Modelos de redação: quando a ajuda vira dependência

Nos últimos anos, a oferta de modelos prontos de redação para o Enem se transformou em um verdadeiro mercado. Apostilas, videoaulas e sites especializados prometem fórmulas que garantem uma nota alta no exame mais importante para o ingresso no ensino superior. Para muitos estudantes, principalmente aqueles que não tiveram acesso a uma formação sólida na escrita, esse recurso funciona como um alívio: é mais fácil seguir um roteiro do que enfrentar a folha em branco.

Mas até que ponto esse apoio pode se tornar um atalho perigoso? Será que decorar introduções e conclusões genéricas não ameaça a autonomia intelectual e a capacidade de pensar criticamente?

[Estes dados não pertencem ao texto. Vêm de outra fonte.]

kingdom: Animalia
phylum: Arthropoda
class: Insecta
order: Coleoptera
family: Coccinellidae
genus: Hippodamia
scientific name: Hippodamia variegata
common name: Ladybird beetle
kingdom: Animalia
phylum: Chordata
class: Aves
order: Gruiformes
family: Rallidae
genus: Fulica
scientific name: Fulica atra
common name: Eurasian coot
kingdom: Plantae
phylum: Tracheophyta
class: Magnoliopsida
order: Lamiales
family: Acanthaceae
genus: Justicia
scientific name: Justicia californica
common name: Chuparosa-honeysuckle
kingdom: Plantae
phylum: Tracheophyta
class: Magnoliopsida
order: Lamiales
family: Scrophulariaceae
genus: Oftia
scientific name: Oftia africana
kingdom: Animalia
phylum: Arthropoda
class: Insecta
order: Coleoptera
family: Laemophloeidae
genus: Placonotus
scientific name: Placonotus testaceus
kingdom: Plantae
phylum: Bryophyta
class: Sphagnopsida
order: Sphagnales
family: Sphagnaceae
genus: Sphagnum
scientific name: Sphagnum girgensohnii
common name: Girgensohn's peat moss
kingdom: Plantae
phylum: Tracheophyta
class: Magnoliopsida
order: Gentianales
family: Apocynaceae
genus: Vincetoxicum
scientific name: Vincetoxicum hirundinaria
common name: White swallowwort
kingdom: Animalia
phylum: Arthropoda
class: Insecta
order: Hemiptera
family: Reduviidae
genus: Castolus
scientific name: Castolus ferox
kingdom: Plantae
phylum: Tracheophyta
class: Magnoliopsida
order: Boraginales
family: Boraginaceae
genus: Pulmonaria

Os benefícios dos modelos prontos

Especialistas em educação chamam atenção para o risco de que os modelos prontos acabem engessando a produção de texto. De fato, é inegável que os modelos prontos podem desempenhar um papel positivo no processo de aprendizagem. Para muitos estudantes, principalmente aqueles que enfrentam dificuldades com a escrita, ter acesso a exemplos de textos bem estruturados oferece segurança e clareza. O modelo ajuda a visualizar como organizar as partes da redação, a conectar argumentos e a manter a coesão.

Além disso, para os sujeitos que não tiveram acesso a uma formação escolar de qualidade ao longo da trajetória educacional, bem como para aqueles que não dispuseram da oportunidade de frequentar um cursinho preparatório, esse recurso configura-se como um importante mecanismo de nivelamento do conhecimento em relação às exigências do ENEM, contribuindo, assim, para a democratização das oportunidades de obtenção de um bom desempenho na avaliação.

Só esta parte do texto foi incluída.